The Challenge With Dynasty Leagues

A long-time reader messaged me a few weeks ago with a dynasty question, but not the kind I normally get:

"I’m the commish of a two-player keeper in its third year, and the league just voted in having reverse-order-of-standings for draft order. How do I deter teams from trading away their studs midseason for picks and tanking to get the top pick next year, essentially turning the second half into a 5-6 team race?"

I used to be in a dynasty fantasy baseball league: five keepers, $200 annual budget, every player under contract for up to five years with $5 salary increases per year for long-term contracts, etc. After a couple seasons I moved on, partly because the FF4W site was becoming a bigger daily time investment, but mostly because I felt the entire dynasty concept--at least as it was constructed in this league--was flawed. Every season, nearly half the managers would tank by June, and most of the other half would compete to grab their best players. One time a tanking manager traded his eight best players (in NFL speak, think the equivalent of Philip Rivers or Alshon Jeffery) for Mike Trout. So the tanker now had arguably the top hitter for the next five seasons. And the other guy added eight top-50 fantasy scorers, making him a near shoo-in for the title.

Managing a fantasy sports team in no way mirrors real sports team management. There are no hometown fan pressures. Our players don't demand trades. And so on. But what's always drawn me to fantasy sports is the strategy--that if you do really good research, draft really well, and manage your team really well (sit/start effectiveness, savvy waiver adds, etc.), you can win. It's far from guaranteed, but it's doable.

Wide-open dynasty leagues, at least in my experience and what I've heard over the years from some of you, require much less strategy. If you're in a 12-team league, and the tanker wants to trade you his/her good players for an elite dynasty chip, you're in luck. If that tanker decides to e-mail someone else, you're out of luck.

A few years ago I came up with a league concept I've never tried to implement because it has some big kinks, but still want to try to figure it out. The draft would be normal, and game-play during the first part of the regular season would be normal. But right after Week 7, everyone would swap rosters. The first-place team would trade with the last-place team, the second-place with the second-to-last place, and so on. Then game-play would continue for weeks 8-14. The top four teams would compete in the playoffs in weeks 15-16. Each of those teams' rosters would expand to include the players now rostered on the team they swapped with earlier.

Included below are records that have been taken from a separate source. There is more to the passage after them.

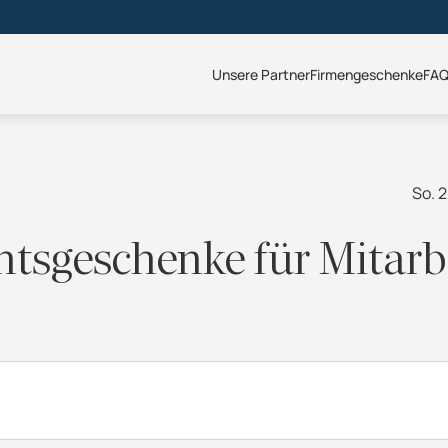
Unsere Partner
Firmengeschenke
FA
So. 2
tsgeschenke für Mitarb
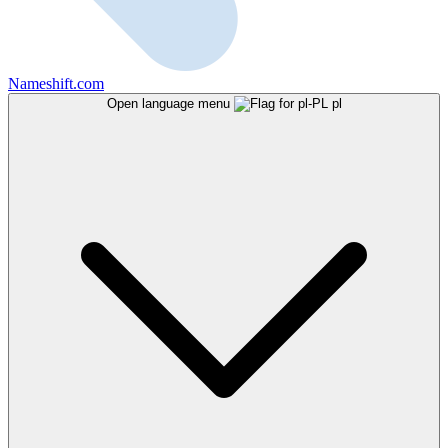
Nameshift.com
Open language menu
pl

So suppose a team (managed by "Nancy") that was in fifth place after Week 7 swapped players with the eighth-place team (managed by "Bob"). Then Nancy qualified for the playoffs after Week 14. She would have access to not only her players, but also Bob's current players for her playoff run. (If both Nancy and Bob qualified for the playoffs . . . well, I haven't figured that out.)

The whole back-story to all this is that I want to compete in leagues that reward strategy. It's why I hate (and I don't use that word lightly) being in leagues where somebody stops trying midseason, because then everyone that guy plays against the rest of the season has a better shot at an extra win. The ideal strategic situation is where everyone enters the draft on equal footing, everyone manages their team the best they can, and the manager with the best skill (and obviously luck) wins it all.

My as-yet-unrealized concept tries to take that to another level by rewarding managers who know how to manage. I drafted James Conner in the middle rounds of both my leagues last year. Fair? Sure. But he was integral to getting me to the postseason in both. So suppose midway through the season I inherited a sub-par team and was able to build it back up to relevance? That would say a lot more about my fantasy skills than merely drafting Conner. And conversely, suppose I inherited the best team and ran it into the ground? No more complaining about bad drafts or lamenting early-season injuries. Throughout the season every manager will, on balance, have both more competitive and less competitive rosters. It's what we do with those rosters--and how we re-make them--that separates the skilled from the truly skilled.

Anyway, there are infinite ways to devise and implement a fantasy league. But in my opinion, a great league is one that rewards smart strategic thinking. And I have yet to hear about a dynasty league that doesn't turn into a mid-year tank extravaganza, at least in cases where every manager's active.

So help me understand, and help this reader with his conundrum: How have you seen dynasty leagues work well?